Your instructions:
Take every record and write it out again exactly, with no images included.

[Human keypoint data]
——

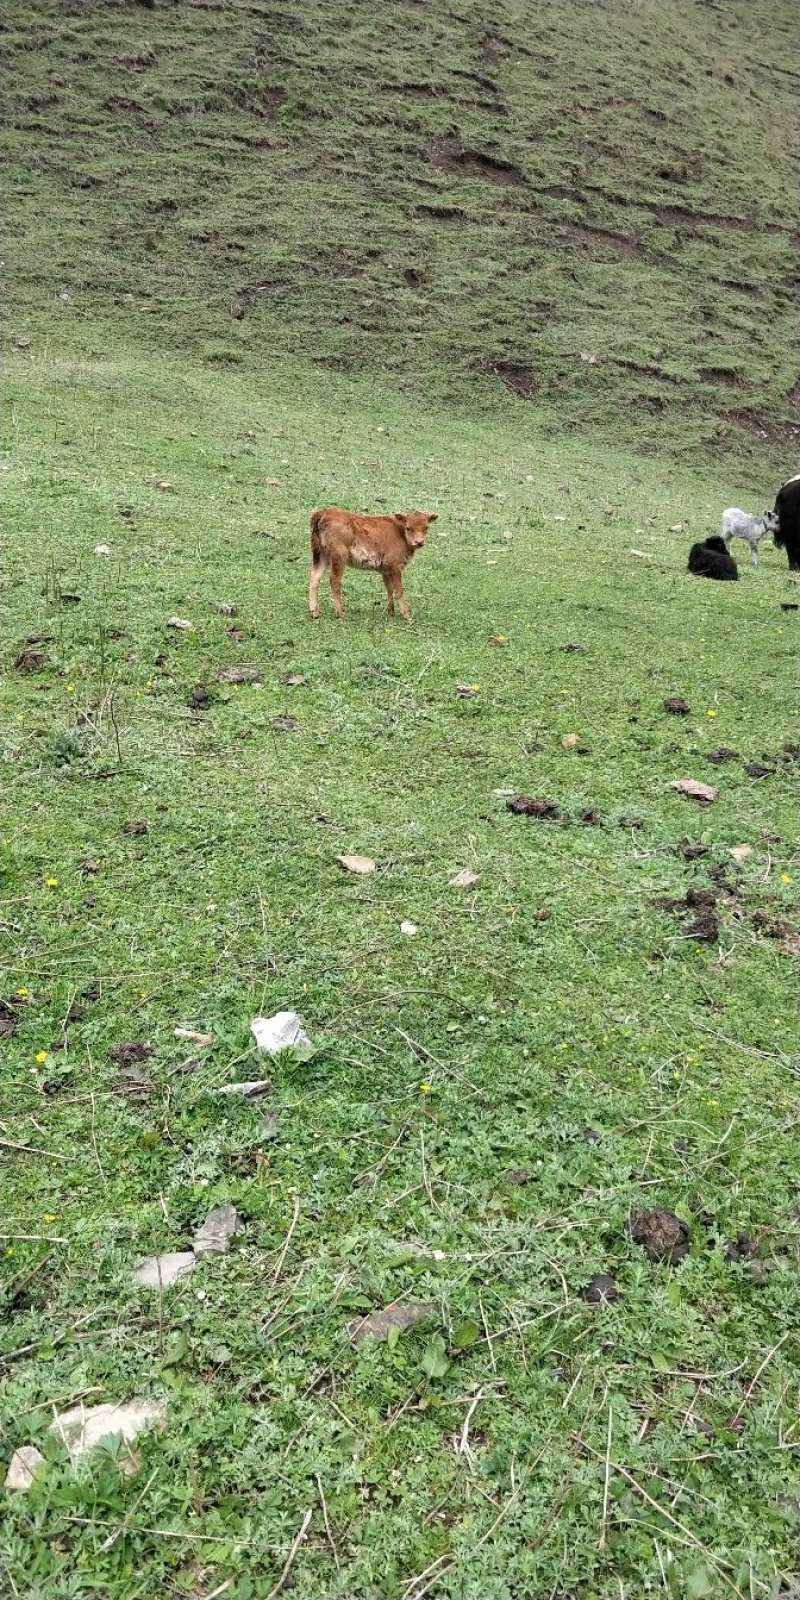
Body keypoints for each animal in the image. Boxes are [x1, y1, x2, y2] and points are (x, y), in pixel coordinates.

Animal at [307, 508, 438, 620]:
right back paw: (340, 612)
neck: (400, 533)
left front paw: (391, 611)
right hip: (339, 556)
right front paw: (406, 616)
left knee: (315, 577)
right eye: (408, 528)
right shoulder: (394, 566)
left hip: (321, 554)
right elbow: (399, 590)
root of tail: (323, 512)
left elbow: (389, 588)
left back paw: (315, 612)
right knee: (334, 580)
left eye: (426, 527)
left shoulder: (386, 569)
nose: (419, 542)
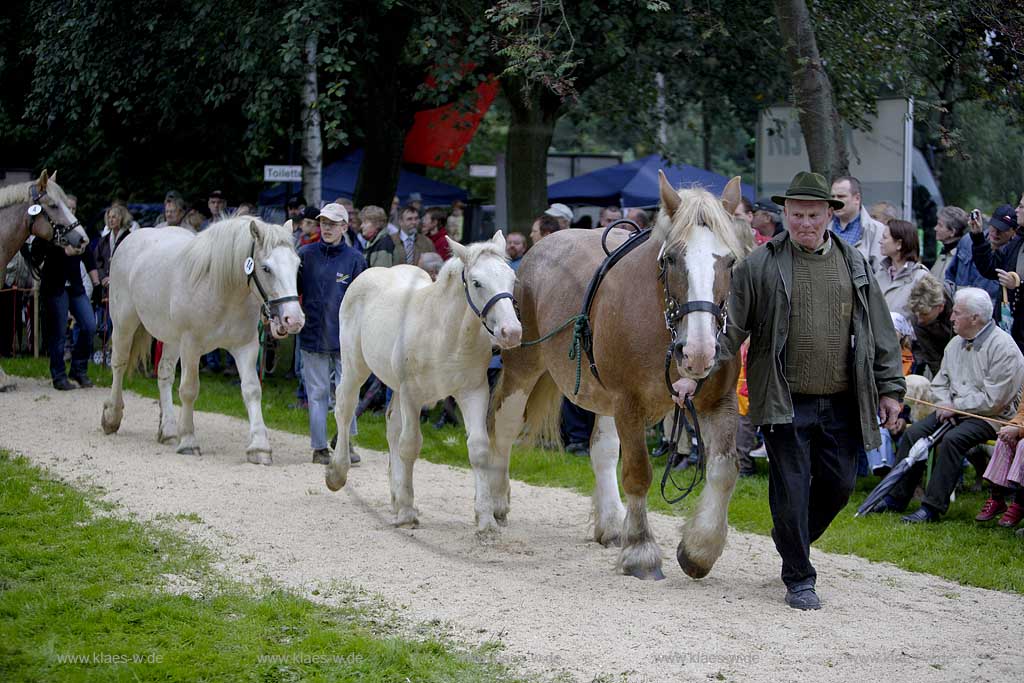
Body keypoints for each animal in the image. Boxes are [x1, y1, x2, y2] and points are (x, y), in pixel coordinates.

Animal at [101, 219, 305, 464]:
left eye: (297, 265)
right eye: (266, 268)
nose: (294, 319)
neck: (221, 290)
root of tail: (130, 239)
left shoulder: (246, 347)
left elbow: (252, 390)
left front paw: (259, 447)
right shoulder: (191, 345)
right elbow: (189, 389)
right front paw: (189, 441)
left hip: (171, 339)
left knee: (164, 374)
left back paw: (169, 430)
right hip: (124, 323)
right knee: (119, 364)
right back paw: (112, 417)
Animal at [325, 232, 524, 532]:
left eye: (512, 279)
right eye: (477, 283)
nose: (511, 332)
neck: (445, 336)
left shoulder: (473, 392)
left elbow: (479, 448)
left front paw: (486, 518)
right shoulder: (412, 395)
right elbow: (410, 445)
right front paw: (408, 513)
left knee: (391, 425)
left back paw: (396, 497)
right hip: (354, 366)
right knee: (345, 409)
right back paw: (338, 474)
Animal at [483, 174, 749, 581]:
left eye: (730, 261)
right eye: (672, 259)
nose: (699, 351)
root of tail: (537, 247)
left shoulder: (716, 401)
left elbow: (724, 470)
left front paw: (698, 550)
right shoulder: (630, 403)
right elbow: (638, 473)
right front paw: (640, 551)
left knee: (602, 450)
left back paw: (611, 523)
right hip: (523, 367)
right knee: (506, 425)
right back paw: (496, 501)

——

Answer for the task:
Body keypoints for each animal in the image. Boxes are [x1, y1, x2, y2] and points are (x, y), in pixel coordinates.

Animal at [307, 508, 438, 620]:
right back paw: (340, 612)
neck: (400, 533)
left front paw: (391, 611)
right hip: (339, 556)
right front paw: (406, 616)
left knee: (315, 577)
right eye: (408, 528)
right shoulder: (394, 566)
left hip: (321, 554)
right elbow: (399, 590)
root of tail: (323, 512)
left elbow: (389, 588)
left back paw: (315, 612)
right knee: (334, 580)
left eye: (426, 527)
left shoulder: (386, 569)
nose: (419, 542)
Body keypoints for each animal in the image. Boxes are [x1, y1, x2, y2] and points are (x, y), in pixel coordinates.

Animal at [101, 219, 305, 464]:
left eye: (297, 265)
right eye: (266, 268)
nose: (294, 319)
neck: (221, 290)
root of tail: (130, 239)
left shoulder: (246, 347)
left elbow: (252, 390)
left front paw: (259, 447)
right shoulder: (191, 345)
right elbow: (189, 389)
right front paw: (189, 441)
left hip: (171, 339)
left knee: (164, 374)
left back paw: (169, 430)
right hip: (124, 323)
right knee: (119, 364)
right back paw: (112, 417)
Animal at [325, 232, 524, 532]:
left eye: (512, 279)
right eye: (477, 283)
nose: (511, 332)
neck: (445, 336)
left shoulder: (473, 392)
left elbow: (479, 448)
left front paw: (486, 518)
right shoulder: (412, 395)
right elbow: (410, 445)
right front paw: (408, 513)
left knee: (391, 425)
left back paw: (396, 497)
right hip: (354, 366)
right knee: (345, 409)
right back paw: (338, 474)
Animal at [483, 174, 749, 581]:
left eye: (730, 261)
right eye: (672, 259)
nose: (699, 351)
root of tail: (537, 247)
left shoulder: (716, 401)
left elbow: (724, 470)
left front paw: (698, 550)
right shoulder: (630, 403)
right elbow: (638, 473)
right front paw: (640, 551)
left knee: (602, 450)
left back paw: (611, 523)
right hip: (523, 367)
right knee: (506, 425)
right back paw: (496, 501)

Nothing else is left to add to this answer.